* _Problem details_
The answer must be an exact copy of the records below, with every picture left out.

** Opening Data supplied block **

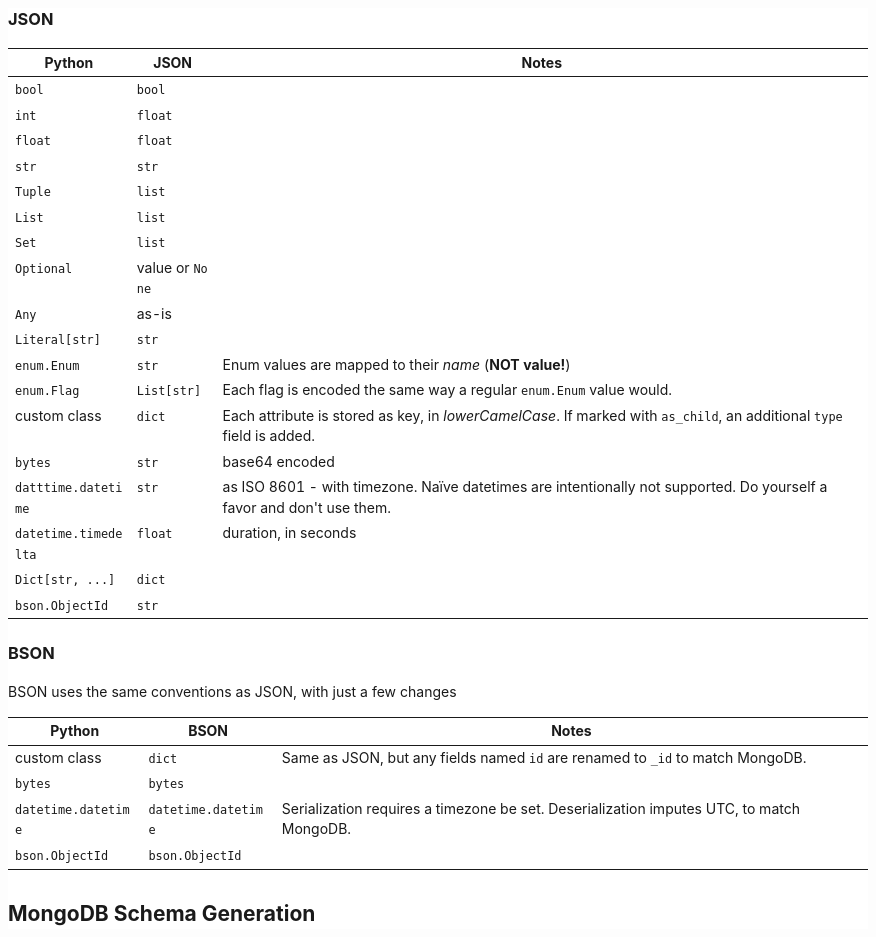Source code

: ### JSON

| Python               | JSON              | Notes                                                                                                                 |
| -------------------- | ----------------- | --------------------------------------------------------------------------------------------------------------------- |
| `bool`               | `bool`            |                                                                                                                       |
| `int`                | `float`           |                                                                                                                       |
| `float`              | `float`           |                                                                                                                       |
| `str`                | `str`             |                                                                                                                       |
| `Tuple`              | `list`            |                                                                                                                       |
| `List`               | `list`            |                                                                                                                       |
| `Set`                | `list`            |                                                                                                                       |
| `Optional`           | value or `None`   |                                                                                                                       |
| `Any`                | as-is             |                                                                                                                       |
| `Literal[str]`       | `str`             |                                                                                                                       |
| `enum.Enum`          | `str`             | Enum values are mapped to their _name_ (**NOT value!**)                                                               |
| `enum.Flag`          | `List[str]`       | Each flag is encoded the same way a regular `enum.Enum` value would.                                                  |
| custom class         | `dict`            | Each attribute is stored as key, in _lowerCamelCase_. If marked with `as_child`, an additional `type` field is added. |
| `bytes`              | `str`             | base64 encoded                                                                                                        |
| `datttime.datetime`  | `str`             | as ISO 8601 - with timezone. Naïve datetimes are intentionally not supported. Do yourself a favor and don't use them. |
| `datetime.timedelta` | `float`           | duration, in seconds                                                                                                  |
| `Dict[str, ...]`     | `dict`            |                                                                                                                       |
| `bson.ObjectId`      | `str`             |                                                                                                                       |

### BSON

BSON uses the same conventions as JSON, with just a few changes

| Python              | BSON                | Notes                                                                                    |
| ------------------- | ------------------- | ---------------------------------------------------------------------------------------- |
| custom class        | `dict`              | Same as JSON, but any fields named `id` are renamed to `_id` to match MongoDB.           |
| `bytes`             | `bytes`             |                                                                                          |
| `datetime.datetime` | `datetime.datetime` | Serialization requires a timezone be set. Deserialization imputes UTC, to match MongoDB. |
| `bson.ObjectId`     | `bson.ObjectId`     |                                                                                          |

## MongoDB Schema Generation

** Closing Data supplied block **

* _Completed exercise_
Source code

: ### JSON

| Python               | JSON              | Notes                                                                                                                 |
| -------------------- | ----------------- | --------------------------------------------------------------------------------------------------------------------- |
| `bool`               | `bool`            |                                                                                                                       |
| `int`                | `float`           |                                                                                                                       |
| `float`              | `float`           |                                                                                                                       |
| `str`                | `str`             |                                                                                                                       |
| `Tuple`              | `list`            |                                                                                                                       |
| `List`               | `list`            |                                                                                                                       |
| `Set`                | `list`            |                                                                                                                       |
| `Optional`           | value or `None`   |                                                                                                                       |
| `Any`                | as-is             |                                                                                                                       |
| `Literal[str]`       | `str`             |                                                                                                                       |
| `enum.Enum`          | `str`             | Enum values are mapped to their _name_ (**NOT value!**)                                                               |
| `enum.Flag`          | `List[str]`       | Each flag is encoded the same way a regular `enum.Enum` value would.                                                  |
| custom class         | `dict`            | Each attribute is stored as key, in _lowerCamelCase_. If marked with `as_child`, an additional `type` field is added. |
| `bytes`              | `str`             | base64 encoded                                                                                                        |
| `datttime.datetime`  | `str`             | as ISO 8601 - with timezone. Naïve datetimes are intentionally not supported. Do yourself a favor and don't use them. |
| `datetime.timedelta` | `float`           | duration, in seconds                                                                                                  |
| `Dict[str, ...]`     | `dict`            |                                                                                                                       |
| `bson.ObjectId`      | `str`             |                                                                                                                       |

### BSON

BSON uses the same conventions as JSON, with just a few changes

| Python              | BSON                | Notes                                                                                    |
| ------------------- | ------------------- | ---------------------------------------------------------------------------------------- |
| custom class        | `dict`              | Same as JSON, but any fields named `id` are renamed to `_id` to match MongoDB.           |
| `bytes`             | `bytes`             |                                                                                          |
| `datetime.datetime` | `datetime.datetime` | Serialization requires a timezone be set. Deserialization imputes UTC, to match MongoDB. |
| `bson.ObjectId`     | `bson.ObjectId`     |                                                                                          |

## MongoDB Schema Generation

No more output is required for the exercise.